Overview

ZPar is built using the make build system by providing a set of predefined rules and compilation actions. You may easily customize ZPar or contribute third-party code by adapting the Makefiles.

How to compile ZPar using default implementations

Suppose that ZPar has been downloaded to the directory zpar. To make a POS tagging system for English, type make english.postagger. This will create a directory zpar/dist/english.postagger, in which there are two files: train and tagger. The file train is used to train a tagging model, and the file tagger is used to tag new texts using a trained parsing model.

Parsers and POS taggers for other languages can be built in similar ways. Please refer to specific manuals for detailed instructions.

How to change the implementation for an existing task

ZPar provides various implementations for parsers and POS taggers for all the supported languages. To choose a specific implementation from existing ones provided by ZPar, simply edit zpar/Makefile and change the corresponding *_IMPL macro where * represents <LANGUAGE>_<TASK>. For example, to use the `Tweb' implementation of the POS tagger for generic language, make the following change to the zpar/Makefile:

GENERIC_TAGGER_IMPL = tweb

Then build the generic POS tagger as usual by typing make generic.postagger.

To examine which implementations are supported for a specific task, please consult the sub-folders under:

par/src/<LANGUAGE>/<TASK>/implementations/

For example, the supported Chinese word segmentors are,

bash$ ls zpar/src/chinese/segmentor/implementations/
  acl07  action  agenda  agendachart  agendaplus  viterbi

The name of a sub-folder is also the name of the implementation. The <LANGUAGE> can be:

The <TASK>can be:

When the implementation of a specific task is changed, the corresponding component of ZPar will be updated accordingly, when ZPar is compiled again.

How to contribute code by writing a new implementation for a task

You may add a new implementation for a specific task by creating a sub-folder as described in How to change the implementation for an existing task.

ZPar requires all the implementations compatible with ZPar APIs and source/object file naming conventions. For example, to write a new generic language POS tagger, one must provide the following class in the source file tagger.h in zpar/src/generic/tagger/implementations/<NEW_TAGGER>,

namespace TARGET_LANGUAGE {
  class CTagger {
    public:
    CTagger(const std::string &sFeatureDBPath, bool bTrain=false);
    void loadTagDictionary(const std::string &sTagDictPath);
    void loadKnowledge(const std::string &sKnowledge);
    bool train(const CTwoStringVector *correct);
    void finishTraining();
    void tag(CStringVector *sentence, CTwoStringVector *retval, int nBest=1, double *out_scores=NULL);
  }
}

A tagger.cpp file should contain the implementations of the methods, and be saved into the same directory. It should be compiled into generic.postagger.o. In addition, the new POS tagger implementation should provide two files, tagger_weight.h and tagger_weight.cpp, which should be compiled into weight.o. For other tasks and languages, you may look into an existing implementation and Makefile template for details.

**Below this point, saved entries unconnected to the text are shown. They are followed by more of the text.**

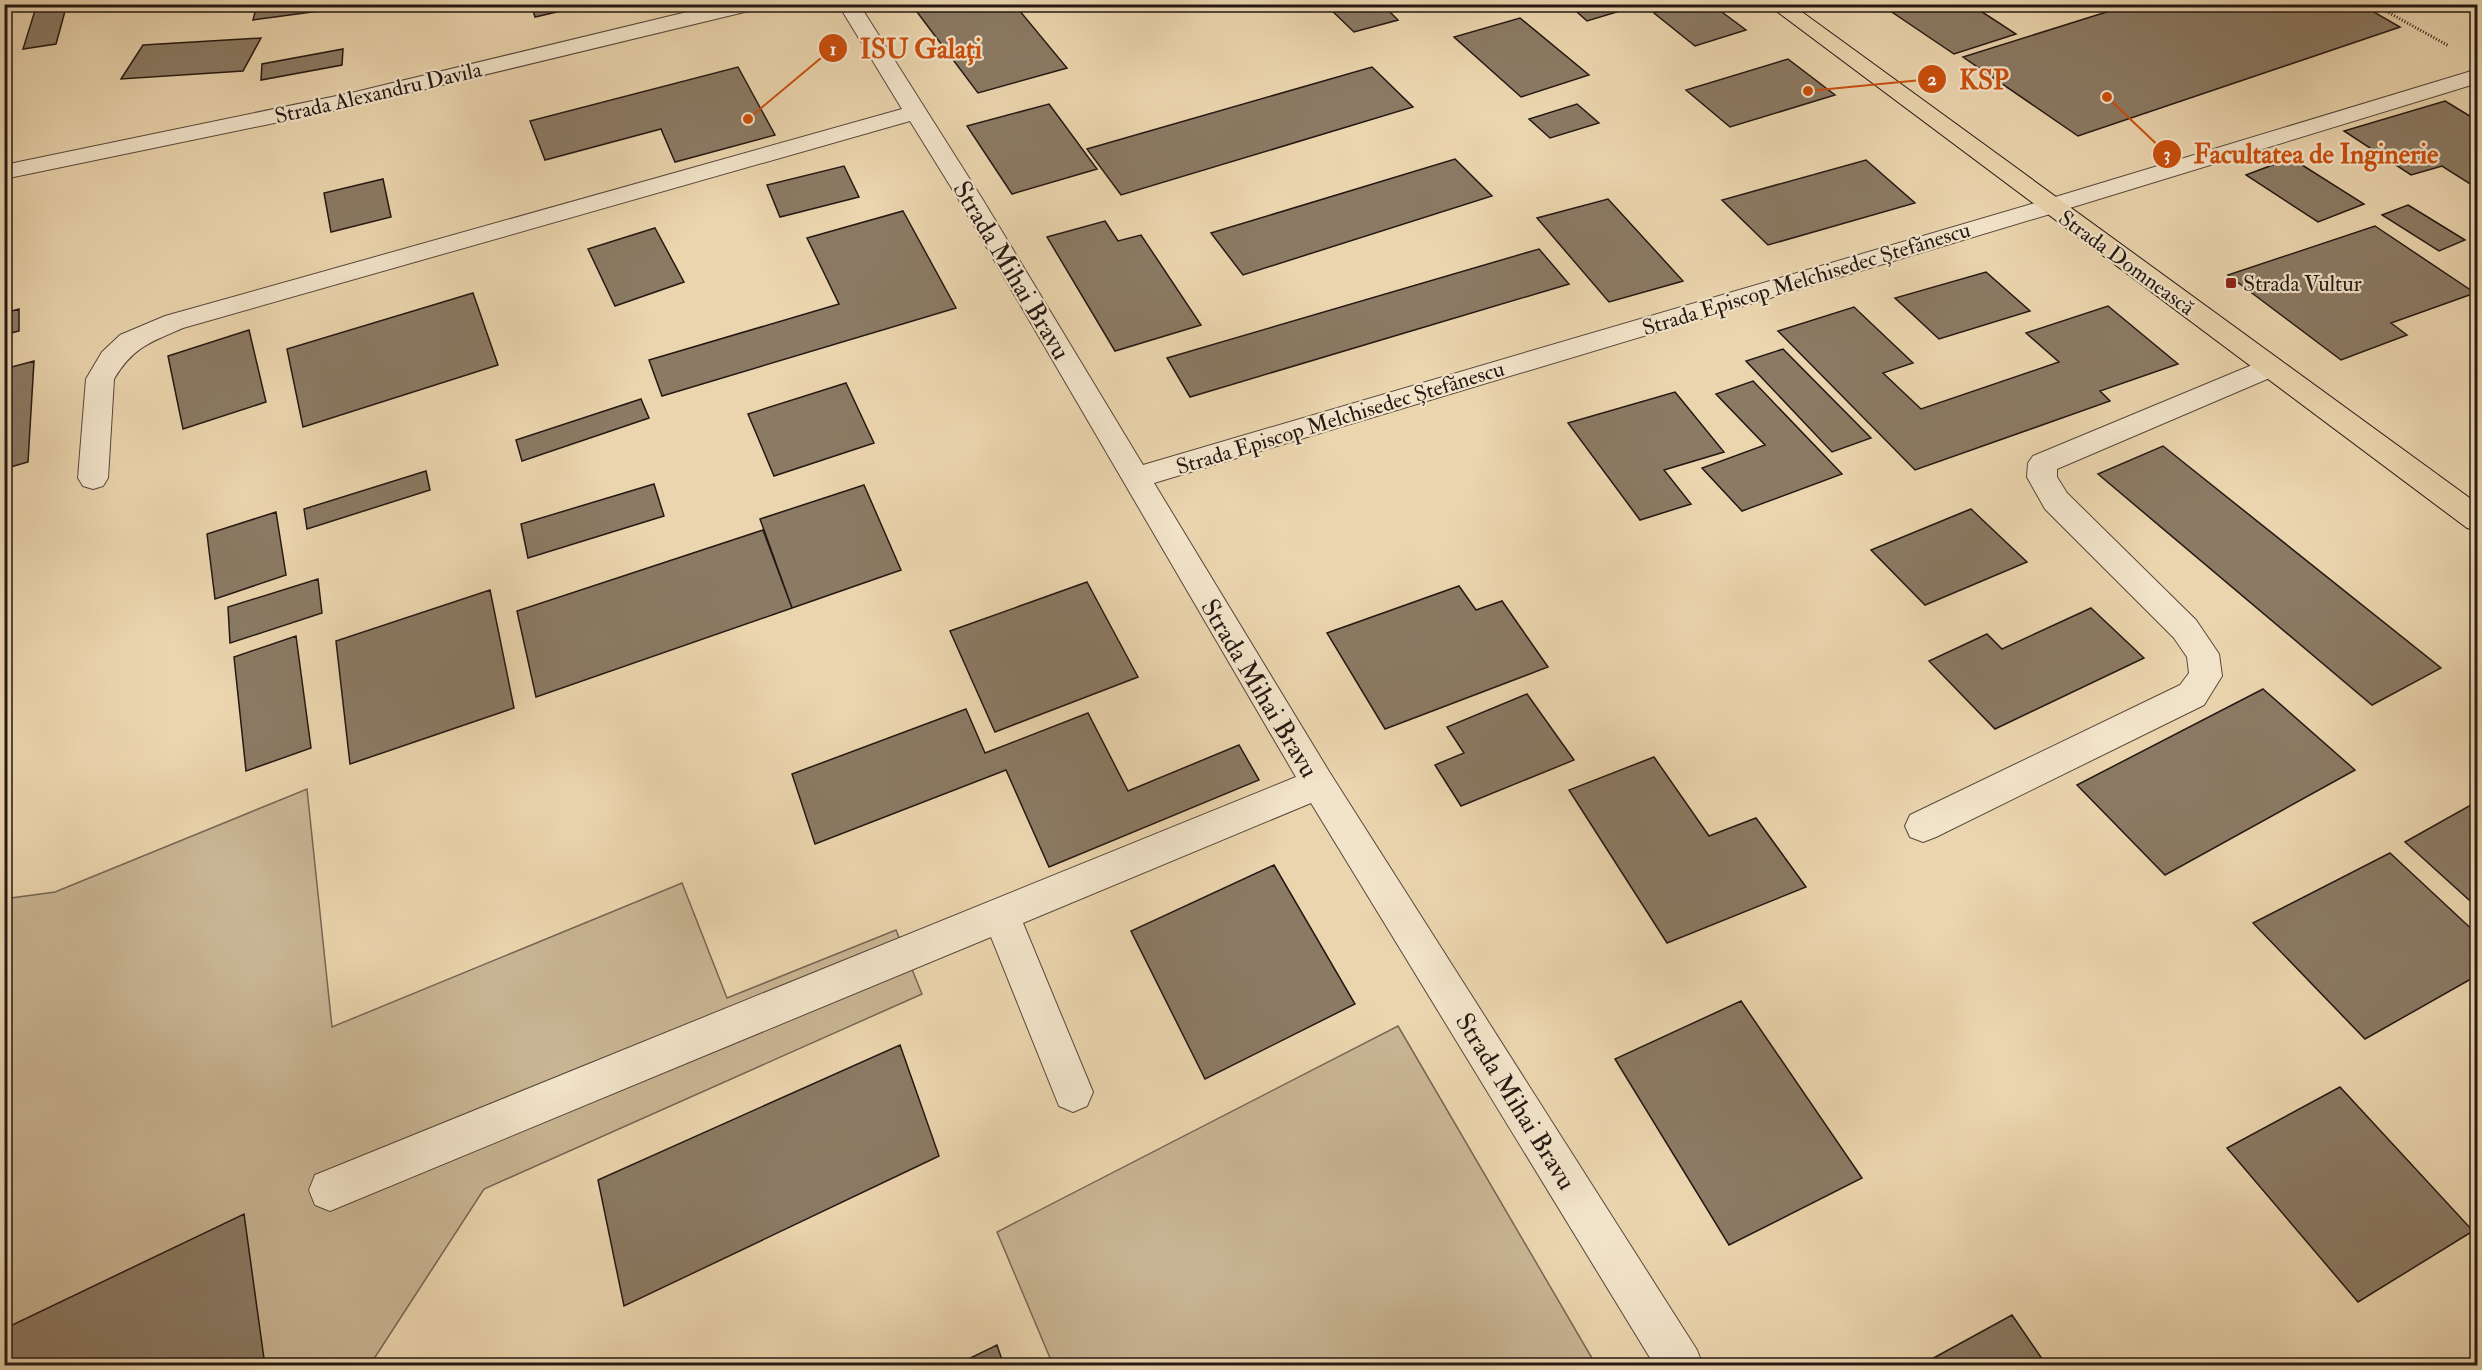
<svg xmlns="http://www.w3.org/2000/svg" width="2482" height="1370" font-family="'IM FELL Double Pica',serif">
<rect width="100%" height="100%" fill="#ebd5ae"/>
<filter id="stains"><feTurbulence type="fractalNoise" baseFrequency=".00333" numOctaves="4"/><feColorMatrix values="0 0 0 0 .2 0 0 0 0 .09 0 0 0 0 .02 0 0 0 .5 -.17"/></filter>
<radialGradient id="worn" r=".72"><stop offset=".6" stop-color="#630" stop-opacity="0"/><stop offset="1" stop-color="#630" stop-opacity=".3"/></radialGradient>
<path fill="#c9b594" stroke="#766654" stroke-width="1.5" d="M307,789L332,1027L682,883L727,998L896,930L922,994L484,1189L370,1365H5L4,899L55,892Z
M1398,1026L1596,1365H1053L997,1232Z"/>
<path fill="#8b7a64" stroke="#241813" stroke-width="1.5" d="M37,4H67L56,44L23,49Z
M257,4H335L334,9L253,20Z
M531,4H591L535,17Z
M911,4H1014L1067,68L978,93Z
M1325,4H1382L1398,20L1354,32Z
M1568,4H1643L1587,21Z
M1685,4H1711L1746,30L1695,46L1654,13Z
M1880,4H1970L2016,34L1954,54Z
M2132,4H2360L2400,27L2078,136L1963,57Z
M1520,18L1589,75L1521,97L1454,37Z
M261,38L243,71L121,79L143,45Z
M343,49L342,65L261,80L262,64Z
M1788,59L1835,95L1730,127L1686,90Z
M738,67L775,135L675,162L661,129L545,160L530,121Z
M1372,67L1413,107L1121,195L1087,149Z
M2445,101L2478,121V189L2442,166L2411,175L2344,131Z
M1049,104L1097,169L1012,194L967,126Z
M1577,104L1599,123L1550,138L1529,119Z
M2291,158L2364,204L2318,222L2246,175Z
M1455,159L1492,196L1243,275L1211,233Z
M1866,160L1915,203L1768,245L1722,200Z
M844,166L859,197L780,217L767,185Z
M383,179L391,217L331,232L324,193Z
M1608,199L1683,281L1609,302L1537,218Z
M2408,205L2465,240L2439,251L2382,215Z
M903,211L956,308L662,396L649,360L839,304L807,238Z
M1105,221L1118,241L1141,235L1201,325L1115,351L1047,237Z
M2375,226L2475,293L2391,323L2407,335L2341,360L2228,275Z
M655,228L684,282L615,306L588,249Z
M1539,249L1569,284L1190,397L1167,358Z
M1986,272L2030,311L1939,339L1895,298Z
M473,293L498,365L303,427L287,349Z
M2108,306L2178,364L2100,391L2110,401L1915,470L1778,331L1854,307L1913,363L1883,373L1921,409L2059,362L2026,333Z
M19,309V331L4,335V313Z
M249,330L266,402L183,429L168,356Z
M1783,349L1871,438L1832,452L1746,361Z
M34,361L28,462L4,469V369Z
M1753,381L1842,474L1742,511L1702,468L1765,445L1716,394Z
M846,383L874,443L774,476L748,414Z
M1675,392L1724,452L1664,470L1691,504L1640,520L1568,423Z
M641,399L649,418L522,461L516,440Z
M2163,446L2441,668L2372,705L2098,474Z
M426,471L430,490L307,529L304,509Z
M654,484L664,516L528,558L521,524Z
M864,485L901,570L792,608L760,519Z
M1971,509L2027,562L1925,605L1871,550Z
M276,512L286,575L215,599L207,534Z
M763,530L792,608L536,697L517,611Z
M318,579L322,613L230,643L228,607Z
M1087,582L1138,677L995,732L950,631Z
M1459,586L1476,610L1502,601L1548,667L1385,729L1327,633Z
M490,590L514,708L350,764L336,641Z
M2091,608L2144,658L1995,729L1929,661L1987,634L2002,649Z
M296,636L311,748L246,771L234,657Z
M2263,689L2355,770L2165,875L2077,785Z
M1527,694L1574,760L1461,806L1435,765L1464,753L1447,727Z
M966,709L985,753L1088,713L1128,791L1239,745L1259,780L1049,867L1006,770L815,844L792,774Z
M1654,757L1709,836L1756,818L1806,887L1667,943L1569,790Z
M2478,801V908L2405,842Z
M2390,853L2478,935V975L2365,1039L2253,923Z
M1274,865L1355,1004L1205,1079L1131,931Z
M1741,1001L1862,1178L1729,1245L1615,1059Z
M900,1045L939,1156L624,1306L598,1180Z
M2340,1087L2473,1231L2358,1302L2227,1148Z
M244,1214L265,1366H4V1329Z
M2012,1315L2047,1366H1919Z
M997,1345L1004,1366H954Z"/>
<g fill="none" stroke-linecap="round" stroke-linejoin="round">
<defs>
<path id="minor" d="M720,4H759L757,9L351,107L4,179V165L351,93Z
M838,4H859L983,200L1143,465L2042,201L2478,69V83L2060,211L1154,483L1330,773L1697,1350L1703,1366H1655L1311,803L1023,923L1093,1092L1087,1106L1073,1112L1059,1106L991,937L330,1211L315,1205L309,1190L315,1175L1296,777L959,200L910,121L183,328C151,342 133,347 114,379L108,478L103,486L93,489L83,486L78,478L86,379L102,352L120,335L165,316L902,109Z
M2269,358L2279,360L2283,367L2279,374L2057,469V477L2067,493L2196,620L2219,654L2222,676L2204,705L1936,837L1923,842L1910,837L1905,826L1910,815L2180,685L2189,673L2187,657L2174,638L2045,509L2027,477L2028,463L2033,456Z"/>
<path id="major" d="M1767,4H1791L2478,504V531L2467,528Z"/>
</defs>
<use href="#minor" stroke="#56473a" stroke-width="2"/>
<use href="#major" stroke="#241813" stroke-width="2"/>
<path stroke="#241813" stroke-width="3" stroke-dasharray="1 2" stroke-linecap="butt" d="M2373,4L2449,46"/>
<use href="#minor" fill="#f2e4ca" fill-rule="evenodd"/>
<use href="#major" fill="#ebd5ae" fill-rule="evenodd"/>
</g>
<rect fill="#8f2418" stroke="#f2e4ca" stroke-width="2" x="2225" y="277" width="12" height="12" rx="3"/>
<g text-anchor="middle" stroke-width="4.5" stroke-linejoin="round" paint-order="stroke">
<g font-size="22" fill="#241813" stroke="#f2e4ca">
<text transform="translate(378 92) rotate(-13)" y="8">Strada Alexandru Davila</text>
<text transform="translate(2127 262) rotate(36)" y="8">Strada Domnească</text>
<text transform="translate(1806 278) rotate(-17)" y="8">Strada Episcop Melchisedec Ștefănescu</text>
<text transform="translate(1340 417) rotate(-17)" y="8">Strada Episcop Melchisedec Ștefănescu</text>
</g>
<g font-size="22" fill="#241813" stroke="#f2e4ca" text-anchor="start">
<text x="2243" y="291">Strada Vultur</text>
</g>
<g font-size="26" fill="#241813" stroke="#f2e4ca">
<text transform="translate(1012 270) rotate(59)" y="9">Strada Mihai Bravu</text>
<text transform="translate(1260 688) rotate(59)" y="9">Strada Mihai Bravu</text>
<text transform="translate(1516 1101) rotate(58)" y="9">Strada Mihai Bravu</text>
</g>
</g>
<path fill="none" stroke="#cb4f0d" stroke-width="2" d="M748 119L833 48M1808 91L1932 79M2107 97L2167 154"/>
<g fill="#cb4f0d" stroke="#f2e4ca" stroke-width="2">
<circle cx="748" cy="119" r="6"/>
<circle cx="1808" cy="91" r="6"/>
<circle cx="2107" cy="97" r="6"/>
<circle cx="833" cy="48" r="15"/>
<circle cx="1932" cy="79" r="15"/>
<circle cx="2167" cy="154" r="15"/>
</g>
<g font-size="18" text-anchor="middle" font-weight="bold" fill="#fff">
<text x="833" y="55">1</text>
<text x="1932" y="85">2</text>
<text x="2167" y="160">3</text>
</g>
<g font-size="27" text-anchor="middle" font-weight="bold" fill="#cb4f0d" stroke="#f2e4ca" stroke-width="4.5" stroke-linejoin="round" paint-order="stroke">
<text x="921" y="58">ISU Galați</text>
<text x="1984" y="89">KSP</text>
<text x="2316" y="163">Facultatea de Inginerie</text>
</g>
<rect width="2482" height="1370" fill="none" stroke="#ebd5ae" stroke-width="24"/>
<rect x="6" y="6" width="2470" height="1358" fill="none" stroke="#241813" stroke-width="3"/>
<rect x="12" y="12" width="2458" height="1346" fill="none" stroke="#241813" stroke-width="1.5"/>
<rect width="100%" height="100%" filter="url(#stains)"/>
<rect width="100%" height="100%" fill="url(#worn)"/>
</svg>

If the custom implementation contains all the source and object files according to the specifications above, there is nothing further to do. Simply change the corresponding *_IMPL macro in zpar/Makefile into the name of the custom implementation and build as usual. The build system will automatically detect the implementation, compile it and link it into ZPar.

However, if it is not sufficient to accomplish the custom implementation in those files, and additional objects are necessary, you have to provide your own rules and actions to compile and link the additional objects. In such a situation, make a copy of the corresponding Makefile template for the task and language from zpar/Makefile.d/ folder to your custom implementation folder:

cp Makefile.d/Makefile.<LANGUAGE>.<TASK> \
  src/<LANGUAGE>/<TASK>/implementations/<IMPL_NAME>/Makefile

For example, to write a new generic language POS tagger,

cp Makefile.d/Makefile.ge.postagger \
  src/common/postagger/implementations/<NEW_TAGGER>/Makefile}

And change the rules in it to compile the custom implementation. Note that the object file naming must strictly follow the conventions described above. You should link all the required objects of your own into one with proper name. For example, to write a new generic language POS tagger, one should make sure that all the necessary object files are linked into generic.postagger.o. For details, zpar/Makefile.d/Makefile.ge.postagger.tweb can be taken as an example.